Data records Block Start
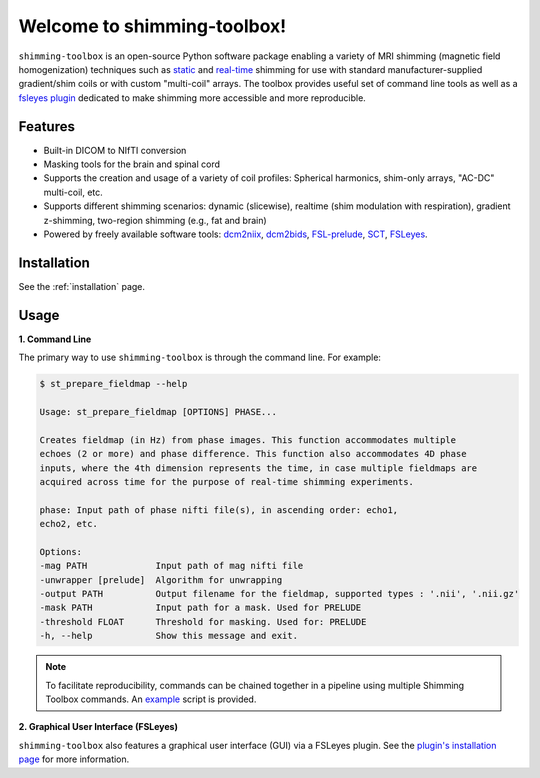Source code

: Welcome to shimming-toolbox!
============================

|badge-ci| |badge-coveralls| |badge-doc| |badge-twitter|

.. |badge-ci| image:: https://github.com/shimming-toolbox/shimming-toolbox/workflows/CI-Tests/badge.svg?
    :alt: GitHub Actions CI
    :target: https://github.com/shimming-toolbox/shimming-toolbox/actions?query=workflow%3ACI-Tests+branch%3Amaster

.. |badge-coveralls| image:: https://coveralls.io/repos/github/shimming-toolbox/shimming-toolbox/badge.svg?branch=master
    :alt: Coverage Status
    :target: https://coveralls.io/github/shimming-toolbox/shimming-toolbox?branch=master

.. |badge-doc| image:: https://readthedocs.org/projects/shimming-toolbox-py/badge/?version=latest
    :alt: Documentation Status
    :target: https://shimming-toolbox.org/en/latest/

.. |badge-twitter| image:: https://img.shields.io/twitter/follow/shimmingtoolbox.svg?style=social&label=Follow
    :alt: Twitter Follow
    :target: https://twitter.com/shimmingtoolbox

``shimming-toolbox`` is an open-source Python software package enabling
a variety of MRI shimming (magnetic field homogenization) techniques
such as
`static <https://onlinelibrary.wiley.com/doi/full/10.1002/mrm.25587>`__
and `real-time <https://doi.org/10.1002/mrm.27089>`__ shimming for use
with standard manufacturer-supplied gradient/shim coils or with custom
"multi-coil" arrays. The toolbox provides useful set of command line tools as
well as a `fsleyes plugin <https://github.com/shimming-toolbox/fsleyes-plugin-shimming-toolbox#fsleyes-plugin-for-shimming-toolbox>`__
dedicated to make shimming more accessible and more reproducible.

.. figure:: https://raw.githubusercontent.com/shimming-toolbox/doc-figures/master/overview/overview.gif
  :alt: Overview
  :width: 1000

Features
________

* Built-in DICOM to NIfTI conversion
* Masking tools for the brain and spinal cord
* Supports the creation and usage of a variety of coil profiles: Spherical harmonics, shim-only arrays, "AC-DC" multi-coil, etc.
* Supports different shimming scenarios: dynamic (slicewise), realtime (shim modulation with respiration), gradient z-shimming, two-region shimming (e.g., fat and brain)
* Powered by freely available software tools: `dcm2niix <https://github.com/rordenlab/dcm2niix>`__, `dcm2bids <https://github.com/UNFmontreal/Dcm2Bids>`__, `FSL-prelude <https://fsl.fmrib.ox.ac.uk/fsl/fslwiki/FUGUE/Guide#PRELUDE_.28phase_unwrapping.29>`__, `SCT <https://spinalcordtoolbox.com/en/latest/>`__, `FSLeyes <https://fsl.fmrib.ox.ac.uk/fsl/fslwiki/FSLeyes>`_.

Installation
____________

See the :ref:`installation` page.

Usage
_____

**1. Command Line**

The primary way to use ``shimming-toolbox`` is through the command line. For example:

.. code-block:: console

  $ st_prepare_fieldmap --help

  Usage: st_prepare_fieldmap [OPTIONS] PHASE...

  Creates fieldmap (in Hz) from phase images. This function accommodates multiple
  echoes (2 or more) and phase difference. This function also accommodates 4D phase
  inputs, where the 4th dimension represents the time, in case multiple fieldmaps are
  acquired across time for the purpose of real-time shimming experiments.

  phase: Input path of phase nifti file(s), in ascending order: echo1,
  echo2, etc.

  Options:
  -mag PATH             Input path of mag nifti file
  -unwrapper [prelude]  Algorithm for unwrapping
  -output PATH          Output filename for the fieldmap, supported types : '.nii', '.nii.gz'
  -mask PATH            Input path for a mask. Used for PRELUDE
  -threshold FLOAT      Threshold for masking. Used for: PRELUDE
  -h, --help            Show this message and exit.

.. admonition:: Note

  To facilitate reproducibility, commands can be chained together in a pipeline using multiple Shimming Toolbox commands. An `example <https://github.com/shimming-toolbox/shimming-toolbox/blob/master/examples/demo_realtime_zshimming.sh>`__ script is provided.

**2. Graphical User Interface (FSLeyes)**

``shimming-toolbox`` also features a graphical user interface (GUI) via a FSLeyes plugin. See the `plugin's installation page <https://shimming-toolbox.org/en/latest/getting_started/installation_gui.html>`__ for more information.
Data records Block End
• _Task statement_
Please reproduce every record exactly, leaving the pictures out.

• _Solution for this problem_
Source code

: Welcome to shimming-toolbox!
============================

|badge-ci| |badge-coveralls| |badge-doc| |badge-twitter|

.. |badge-ci| image:: https://github.com/shimming-toolbox/shimming-toolbox/workflows/CI-Tests/badge.svg?
    :alt: GitHub Actions CI
    :target: https://github.com/shimming-toolbox/shimming-toolbox/actions?query=workflow%3ACI-Tests+branch%3Amaster

.. |badge-coveralls| image:: https://coveralls.io/repos/github/shimming-toolbox/shimming-toolbox/badge.svg?branch=master
    :alt: Coverage Status
    :target: https://coveralls.io/github/shimming-toolbox/shimming-toolbox?branch=master

.. |badge-doc| image:: https://readthedocs.org/projects/shimming-toolbox-py/badge/?version=latest
    :alt: Documentation Status
    :target: https://shimming-toolbox.org/en/latest/

.. |badge-twitter| image:: https://img.shields.io/twitter/follow/shimmingtoolbox.svg?style=social&label=Follow
    :alt: Twitter Follow
    :target: https://twitter.com/shimmingtoolbox

``shimming-toolbox`` is an open-source Python software package enabling
a variety of MRI shimming (magnetic field homogenization) techniques
such as
`static <https://onlinelibrary.wiley.com/doi/full/10.1002/mrm.25587>`__
and `real-time <https://doi.org/10.1002/mrm.27089>`__ shimming for use
with standard manufacturer-supplied gradient/shim coils or with custom
"multi-coil" arrays. The toolbox provides useful set of command line tools as
well as a `fsleyes plugin <https://github.com/shimming-toolbox/fsleyes-plugin-shimming-toolbox#fsleyes-plugin-for-shimming-toolbox>`__
dedicated to make shimming more accessible and more reproducible.

.. figure:: https://raw.githubusercontent.com/shimming-toolbox/doc-figures/master/overview/overview.gif
  :alt: Overview
  :width: 1000

Features
________

* Built-in DICOM to NIfTI conversion
* Masking tools for the brain and spinal cord
* Supports the creation and usage of a variety of coil profiles: Spherical harmonics, shim-only arrays, "AC-DC" multi-coil, etc.
* Supports different shimming scenarios: dynamic (slicewise), realtime (shim modulation with respiration), gradient z-shimming, two-region shimming (e.g., fat and brain)
* Powered by freely available software tools: `dcm2niix <https://github.com/rordenlab/dcm2niix>`__, `dcm2bids <https://github.com/UNFmontreal/Dcm2Bids>`__, `FSL-prelude <https://fsl.fmrib.ox.ac.uk/fsl/fslwiki/FUGUE/Guide#PRELUDE_.28phase_unwrapping.29>`__, `SCT <https://spinalcordtoolbox.com/en/latest/>`__, `FSLeyes <https://fsl.fmrib.ox.ac.uk/fsl/fslwiki/FSLeyes>`_.

Installation
____________

See the :ref:`installation` page.

Usage
_____

**1. Command Line**

The primary way to use ``shimming-toolbox`` is through the command line. For example:

.. code-block:: console

  $ st_prepare_fieldmap --help

  Usage: st_prepare_fieldmap [OPTIONS] PHASE...

  Creates fieldmap (in Hz) from phase images. This function accommodates multiple
  echoes (2 or more) and phase difference. This function also accommodates 4D phase
  inputs, where the 4th dimension represents the time, in case multiple fieldmaps are
  acquired across time for the purpose of real-time shimming experiments.

  phase: Input path of phase nifti file(s), in ascending order: echo1,
  echo2, etc.

  Options:
  -mag PATH             Input path of mag nifti file
  -unwrapper [prelude]  Algorithm for unwrapping
  -output PATH          Output filename for the fieldmap, supported types : '.nii', '.nii.gz'
  -mask PATH            Input path for a mask. Used for PRELUDE
  -threshold FLOAT      Threshold for masking. Used for: PRELUDE
  -h, --help            Show this message and exit.

.. admonition:: Note

  To facilitate reproducibility, commands can be chained together in a pipeline using multiple Shimming Toolbox commands. An `example <https://github.com/shimming-toolbox/shimming-toolbox/blob/master/examples/demo_realtime_zshimming.sh>`__ script is provided.

**2. Graphical User Interface (FSLeyes)**

``shimming-toolbox`` also features a graphical user interface (GUI) via a FSLeyes plugin. See the `plugin's installation page <https://shimming-toolbox.org/en/latest/getting_started/installation_gui.html>`__ for more information.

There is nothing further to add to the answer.